Song in the Smoke isn’t the most in-depth survival game which I think helps in me liking it so much but by no means is it a simple survival game falling somewhere in the middle of being casual and hardcore. While the tutorial does explain the basics, it doesn’t explain everything, so you need to pay attention to your options and how the game mechanics work, especially when it comes to crafting. Your firepits are your best friend so pay attention to your cloak menu as additional crafting options are available ONLY at your campsites. Learning how each item is used is task unto itself as even placing items that can be combined, need to be lined up accurately so they can be crafted. Melee combat is also fairly straight forward but it’s best to upgrade your weapons whenever possible as every area offers more dangers and if you don’t have a strong enough weapon, you could be in real trouble. When at a campsite, you need to manually save your progress and are given 3 save slots to do so which is awesome, but if you do forget to save, you can only load to your last save as there is no auto-save option so save often! Trial and error is the name of the game here and the only way to learn what to do and what not too is by trying it yourself and seeing what happens, which can be rewarding or could cost dearly. It’s not all perfect and I ran into a few issues, like my pestle launching my herbs into the air when I grabbed it or items nearby disappearing after I saved game and sticks flying out of a fire thanks to some wonky collision detection though none of these issues broke the game, and only impacted my gameplay in very minor way. What’s great is that every aspect of survival in here is it’s own skill and while I initially stumbled through the game relying more on luck that anything else, I soon began to get the lay of land, searching in areas I knew would yield food, building my campsites in record time and taking out animals with relative ease though by no means does the game ever really get easy as new variables pop up that tested my skills and pushed me to the next level of survival.

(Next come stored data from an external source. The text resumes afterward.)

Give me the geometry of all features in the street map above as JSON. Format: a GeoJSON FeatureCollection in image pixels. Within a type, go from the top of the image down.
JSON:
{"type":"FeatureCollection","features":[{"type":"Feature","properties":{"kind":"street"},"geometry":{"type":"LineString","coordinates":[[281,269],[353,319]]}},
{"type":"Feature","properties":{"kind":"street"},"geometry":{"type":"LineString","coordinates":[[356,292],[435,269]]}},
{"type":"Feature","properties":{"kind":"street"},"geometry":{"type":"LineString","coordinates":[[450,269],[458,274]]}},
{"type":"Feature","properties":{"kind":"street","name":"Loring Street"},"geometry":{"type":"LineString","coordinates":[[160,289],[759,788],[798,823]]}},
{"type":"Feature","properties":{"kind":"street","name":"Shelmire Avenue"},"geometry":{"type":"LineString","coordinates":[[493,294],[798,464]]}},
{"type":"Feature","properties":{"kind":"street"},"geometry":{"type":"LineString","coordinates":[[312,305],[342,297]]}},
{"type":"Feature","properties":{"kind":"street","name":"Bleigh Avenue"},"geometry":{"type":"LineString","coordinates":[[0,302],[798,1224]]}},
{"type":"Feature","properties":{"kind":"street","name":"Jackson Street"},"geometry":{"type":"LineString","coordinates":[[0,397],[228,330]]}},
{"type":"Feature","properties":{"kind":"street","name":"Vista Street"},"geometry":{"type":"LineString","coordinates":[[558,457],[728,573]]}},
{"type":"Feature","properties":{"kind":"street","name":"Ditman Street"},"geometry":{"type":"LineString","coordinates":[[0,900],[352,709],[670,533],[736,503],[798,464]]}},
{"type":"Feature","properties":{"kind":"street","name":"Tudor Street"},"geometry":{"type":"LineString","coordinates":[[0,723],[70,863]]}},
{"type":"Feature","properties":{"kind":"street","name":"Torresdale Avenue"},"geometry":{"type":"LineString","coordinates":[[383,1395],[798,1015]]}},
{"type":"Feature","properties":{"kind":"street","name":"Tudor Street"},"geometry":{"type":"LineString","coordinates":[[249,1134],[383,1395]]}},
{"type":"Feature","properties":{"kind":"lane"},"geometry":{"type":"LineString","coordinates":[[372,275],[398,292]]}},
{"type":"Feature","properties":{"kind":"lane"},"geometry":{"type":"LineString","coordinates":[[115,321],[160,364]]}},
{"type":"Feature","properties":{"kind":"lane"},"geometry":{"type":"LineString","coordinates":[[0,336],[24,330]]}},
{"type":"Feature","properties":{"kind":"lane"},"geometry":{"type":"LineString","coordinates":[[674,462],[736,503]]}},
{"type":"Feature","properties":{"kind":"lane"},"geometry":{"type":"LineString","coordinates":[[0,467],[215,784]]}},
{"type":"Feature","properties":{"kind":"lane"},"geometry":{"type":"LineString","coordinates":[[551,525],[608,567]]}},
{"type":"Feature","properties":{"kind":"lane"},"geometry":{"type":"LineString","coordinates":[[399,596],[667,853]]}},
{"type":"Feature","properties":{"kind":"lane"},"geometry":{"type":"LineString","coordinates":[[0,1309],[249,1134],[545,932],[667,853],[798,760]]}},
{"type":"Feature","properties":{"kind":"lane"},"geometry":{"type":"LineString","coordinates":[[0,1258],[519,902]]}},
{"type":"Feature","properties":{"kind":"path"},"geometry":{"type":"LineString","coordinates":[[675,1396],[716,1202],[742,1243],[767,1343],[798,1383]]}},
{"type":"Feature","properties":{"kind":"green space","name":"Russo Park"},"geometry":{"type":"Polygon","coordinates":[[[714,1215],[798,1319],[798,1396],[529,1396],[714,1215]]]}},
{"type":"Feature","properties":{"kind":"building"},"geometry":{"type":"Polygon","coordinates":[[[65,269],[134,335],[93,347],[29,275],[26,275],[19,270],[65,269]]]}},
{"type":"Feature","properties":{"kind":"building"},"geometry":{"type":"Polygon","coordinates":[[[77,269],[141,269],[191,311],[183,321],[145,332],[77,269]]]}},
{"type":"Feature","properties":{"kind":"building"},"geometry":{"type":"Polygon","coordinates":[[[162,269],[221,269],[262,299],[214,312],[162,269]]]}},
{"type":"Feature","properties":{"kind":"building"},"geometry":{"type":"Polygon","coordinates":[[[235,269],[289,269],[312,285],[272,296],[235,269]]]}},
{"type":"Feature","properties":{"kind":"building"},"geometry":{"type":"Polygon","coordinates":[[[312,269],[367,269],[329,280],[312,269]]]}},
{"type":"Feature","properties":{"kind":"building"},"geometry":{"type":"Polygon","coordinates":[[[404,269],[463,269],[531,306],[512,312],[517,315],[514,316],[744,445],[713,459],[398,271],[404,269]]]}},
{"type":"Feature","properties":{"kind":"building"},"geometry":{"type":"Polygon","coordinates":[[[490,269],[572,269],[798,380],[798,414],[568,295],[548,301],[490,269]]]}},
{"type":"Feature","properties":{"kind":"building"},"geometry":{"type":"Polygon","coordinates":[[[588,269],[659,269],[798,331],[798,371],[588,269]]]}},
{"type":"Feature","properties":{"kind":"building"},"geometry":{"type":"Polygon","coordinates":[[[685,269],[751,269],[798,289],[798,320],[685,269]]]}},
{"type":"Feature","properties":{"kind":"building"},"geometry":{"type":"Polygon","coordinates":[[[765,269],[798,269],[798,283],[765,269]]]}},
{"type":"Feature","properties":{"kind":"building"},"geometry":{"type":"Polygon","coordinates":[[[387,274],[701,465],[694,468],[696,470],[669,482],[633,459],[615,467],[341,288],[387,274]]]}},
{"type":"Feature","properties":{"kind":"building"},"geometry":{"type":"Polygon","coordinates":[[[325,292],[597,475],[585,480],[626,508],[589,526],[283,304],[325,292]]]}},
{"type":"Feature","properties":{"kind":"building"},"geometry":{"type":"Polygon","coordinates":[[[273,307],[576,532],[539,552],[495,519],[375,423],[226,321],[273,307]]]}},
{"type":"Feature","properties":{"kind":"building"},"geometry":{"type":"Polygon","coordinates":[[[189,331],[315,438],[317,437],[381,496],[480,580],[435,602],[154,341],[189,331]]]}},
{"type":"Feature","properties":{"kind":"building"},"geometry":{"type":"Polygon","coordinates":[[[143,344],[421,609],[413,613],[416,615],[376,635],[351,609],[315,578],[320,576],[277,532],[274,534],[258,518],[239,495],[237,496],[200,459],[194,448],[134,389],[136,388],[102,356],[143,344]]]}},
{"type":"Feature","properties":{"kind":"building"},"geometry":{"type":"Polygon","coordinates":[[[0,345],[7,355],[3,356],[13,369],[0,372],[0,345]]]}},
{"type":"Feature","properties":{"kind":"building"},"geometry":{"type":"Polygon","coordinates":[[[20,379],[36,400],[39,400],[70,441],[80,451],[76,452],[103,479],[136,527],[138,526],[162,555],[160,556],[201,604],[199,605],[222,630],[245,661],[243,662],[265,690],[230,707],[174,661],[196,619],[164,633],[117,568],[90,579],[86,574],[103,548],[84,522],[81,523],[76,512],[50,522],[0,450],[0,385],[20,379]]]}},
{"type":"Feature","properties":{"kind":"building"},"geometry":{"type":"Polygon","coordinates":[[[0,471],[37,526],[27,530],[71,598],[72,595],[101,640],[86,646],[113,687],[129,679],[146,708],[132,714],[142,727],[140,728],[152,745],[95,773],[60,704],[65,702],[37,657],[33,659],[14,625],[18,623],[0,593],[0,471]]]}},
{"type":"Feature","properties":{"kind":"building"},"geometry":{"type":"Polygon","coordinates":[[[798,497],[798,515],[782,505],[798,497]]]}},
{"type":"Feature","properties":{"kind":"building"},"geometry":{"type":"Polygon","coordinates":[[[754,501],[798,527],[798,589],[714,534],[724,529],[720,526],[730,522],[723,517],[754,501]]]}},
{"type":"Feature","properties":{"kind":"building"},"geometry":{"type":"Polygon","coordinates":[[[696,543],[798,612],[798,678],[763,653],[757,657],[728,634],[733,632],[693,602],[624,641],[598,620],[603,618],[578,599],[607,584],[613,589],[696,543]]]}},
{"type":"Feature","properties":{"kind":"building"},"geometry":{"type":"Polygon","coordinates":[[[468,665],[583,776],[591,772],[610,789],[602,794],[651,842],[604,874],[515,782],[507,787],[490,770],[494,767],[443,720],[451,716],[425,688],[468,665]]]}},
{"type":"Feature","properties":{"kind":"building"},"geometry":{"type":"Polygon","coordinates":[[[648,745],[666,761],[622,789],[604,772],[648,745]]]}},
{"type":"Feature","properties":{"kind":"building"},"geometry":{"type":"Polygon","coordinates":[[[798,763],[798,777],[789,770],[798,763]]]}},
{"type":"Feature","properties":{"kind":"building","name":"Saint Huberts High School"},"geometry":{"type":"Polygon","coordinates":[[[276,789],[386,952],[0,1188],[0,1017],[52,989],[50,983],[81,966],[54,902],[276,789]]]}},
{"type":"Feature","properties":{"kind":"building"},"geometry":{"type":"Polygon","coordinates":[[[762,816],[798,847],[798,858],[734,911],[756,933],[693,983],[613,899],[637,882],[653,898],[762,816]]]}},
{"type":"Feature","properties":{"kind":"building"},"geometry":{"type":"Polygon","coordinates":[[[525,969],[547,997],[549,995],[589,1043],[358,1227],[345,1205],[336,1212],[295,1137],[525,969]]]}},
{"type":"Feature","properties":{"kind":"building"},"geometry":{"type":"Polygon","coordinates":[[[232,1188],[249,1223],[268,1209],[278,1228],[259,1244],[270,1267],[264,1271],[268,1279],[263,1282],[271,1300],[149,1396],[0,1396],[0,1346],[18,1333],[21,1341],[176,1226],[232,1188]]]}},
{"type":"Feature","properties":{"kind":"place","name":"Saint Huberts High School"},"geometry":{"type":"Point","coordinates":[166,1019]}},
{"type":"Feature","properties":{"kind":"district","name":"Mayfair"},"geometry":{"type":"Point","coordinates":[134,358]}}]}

Song in the Smoke is an awesome blend of survival and fantasy with some decent legs as to get through the campaign will easily take upwards of 15 hours, if not more and due the nature of the survival genre, I was never bored as I was too busy trying to live. For those who love survival games, I bet you’ll dig this and for those that had never had much luck the genre in the past, Song in the Smoke provides an excellent middle ground with it’s immersive gameplay and simplified survival mechanics that still offer up a variety of ways to play the game.
What would I pay? This is $30 US and totally worth it as it has it has a ton of gameplay value, great presentation and is a ton a fun…and that’s coming from a guy who has never really cared about this genre up until now!
17 BIT provided The VR Grid with a press code for this title and, regardless of this review, we thank for that!